Seems like Kenny Mann posted a while back that he worked on computers.


----------



## DarthYoda (Nov 3, 2007)

Computers are all I do, I will look at it for nothing more then a beer or six.


----------



## Splittine (Nov 24, 2007)

Quit downloading all those dirty pics and nasty movies and it wont slow up your computer. Hell just buy a new one.


----------



## choppedliver (Apr 4, 2009)

> *fisheye48 (4/13/2009)*looking for somebody that has a reasonable rate to look at my computer...just need them to do through and see what is wrong with it if anything...running slower now...anyone have any suggestions? need a fast turn around time becasue this is my work computer


Windows , Im assuming. Here is a free tip. Backup your important files and install windows from scratch. Windows works great as long as you have nothing installed! Ok that is kind of a joke, but not completely. The more stuff you have installed, the more patches, programs, etc, the slower it runs. I reinstall mine about once a year. 

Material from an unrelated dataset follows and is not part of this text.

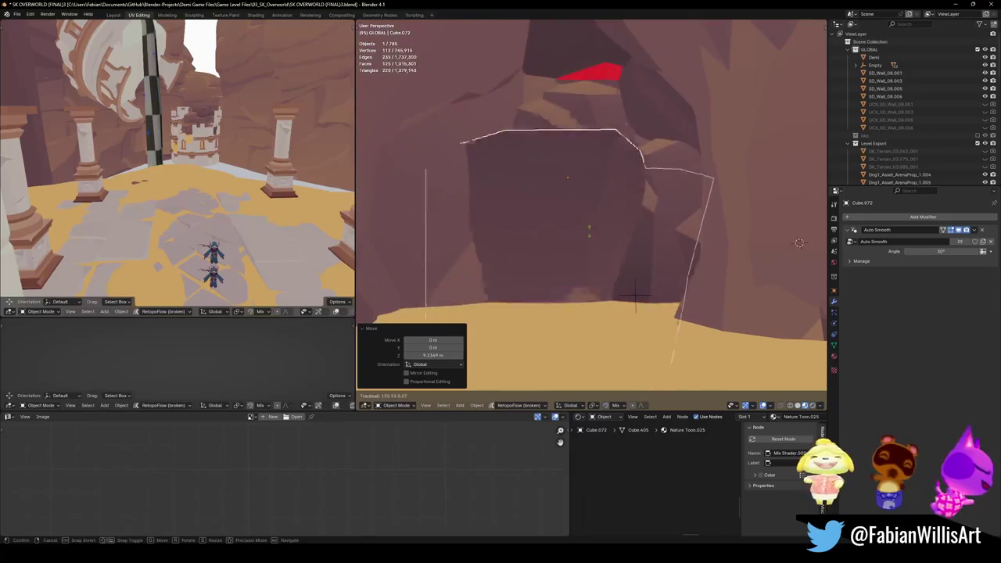
pyautogui.press('Escape')
pyautogui.press('g')
pyautogui.press('z')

Also make sure you dont have a bunch of crap running on startup. Most people have way too much stuff running on startup and dont even realize it. Check the bar to the lower right. That will show you most of it, but not all. A trip to the registry will show you everything but if you are not sure what you are doing, let someone else do it who is. You would be amazed what is in there...acrobat helper, adobe updater, google chrome updater, adobe gamma loader, graphics card control centers, bla bla bla the list goes on and on.

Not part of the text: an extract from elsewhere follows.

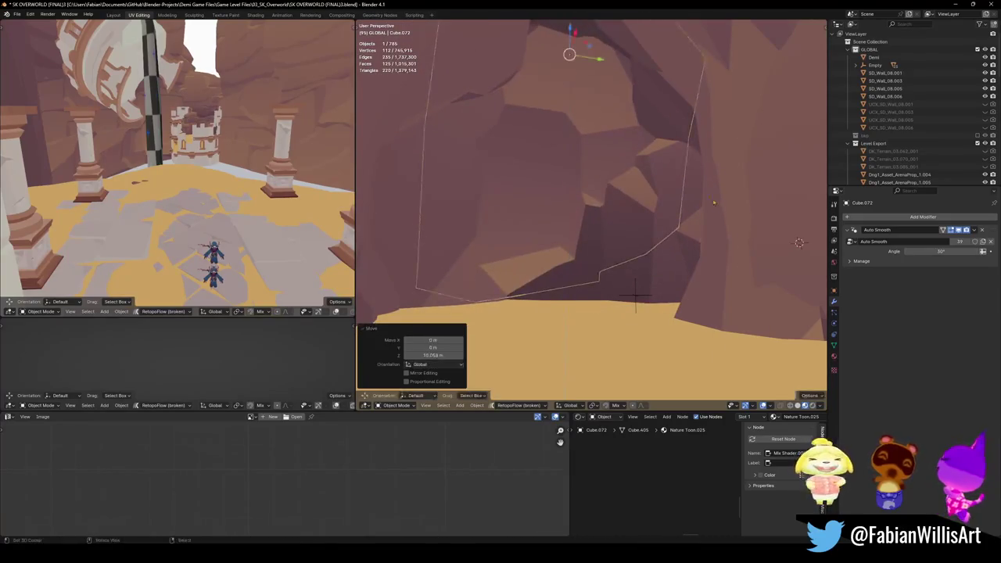
pyautogui.click(590, 235)
# - Scale the block copy to 0.637 and shift it sideways, then delete it
pyautogui.press('s')
pyautogui.click(635, 152)
pyautogui.press('g')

Also, see how much memory you have, then see how much your mother board will support. MEMORY IS CHEAP.


----------



## fisheye48 (Sep 28, 2007)

> *SplitTine (4/23/2009)*Quit downloading all those dirty pics and nasty movies and it wont slow up your computer. Hell just buy a new one.


well quit emailing them to me!! :doh


----------



## Razorback124 (Apr 28, 2009)

Same here, I work on computers all day long. If anyone needs help I'll definitely take a look at it.. 



I agree that the best thing to get even the oldest computer like new again is to backup all your files and start from scratch. think of it just like giving your car a righteous tune-up. It will run faster than ever, and dont worry about your programs, most of them can be downloaded back again. 



If you work on the computer, it can save you so much time in the long run to start from scratch. 





I'll look at your computer for a sixer. shouldnt take too long to fix.


----------